__Task statement__: Extend the passage below arguing for limited federal welfare and a low minimum wage, picking up right after its final sentence.

__Text shown__:
Provide sufficient welfare to provide group shelters and all the rice, beans and powdered milk people can consume to ensure that nobody starves or freezes to death, but stop giving dignity and encouragement to poverty along with a full ban on all federal charity or payoff of any kind to any person, group, or entity and a relaxation on all unnecessary taxation and regulation. That would restore a thriving, healthy economy with employers clamoring for people to apply for work.
And if you make poverty unpleasant and boring enough, there will be private sector jobs out there to encourage people to do what they have to do to escape it. And I am convinced that with the federal government out of the charity business, there will be sufficient private sector charitable organizations who will offer a hand up to those who need one.
And meanwhile--even though Kaz is quarreling with me on this --set the minimum wage at say $3/hour to ensure that employers cannot totally steal labor from anybody and then turn the U.S. economy loose to provide the opportunity to earn that 'fair and decent' wage.

__Data below__:
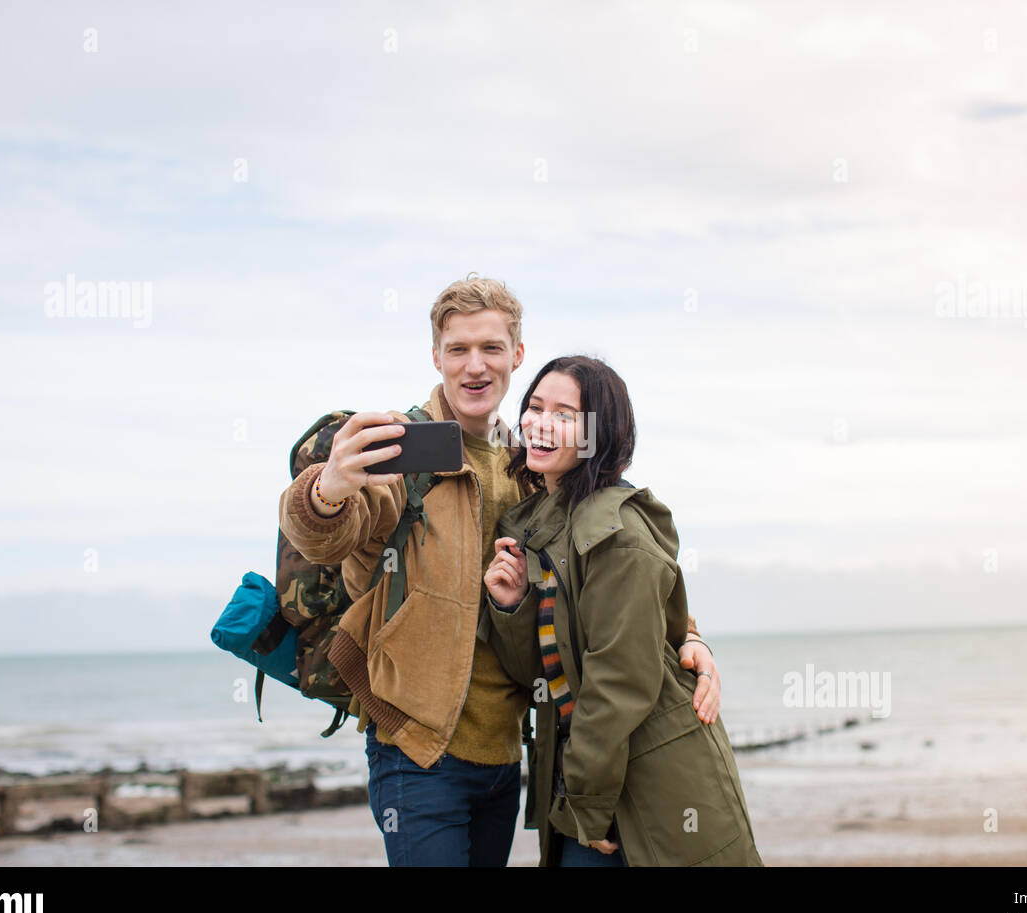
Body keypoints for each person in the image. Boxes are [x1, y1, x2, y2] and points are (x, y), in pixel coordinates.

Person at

__Your response__:
And let the people themselves determine what a 'fair and decent' wage is that they will aspire to earn.
Hey Mac, did you find this interesting. On the one hand, some think the government should regulate the high end of the earnings ladder and here is the idea of the using the government to regulate the low end of the earnings ladder.
I had to laugh at some of this though. Like the part about the private sector stepping up to help with all the poor. Like they ain't doing that now. And under these ideas there will be even more that need help. And the private sector is swamped now with requests for help.
I really like the idea that the people will determine a "fair and decent wage". And I thought the employer set the wage scale.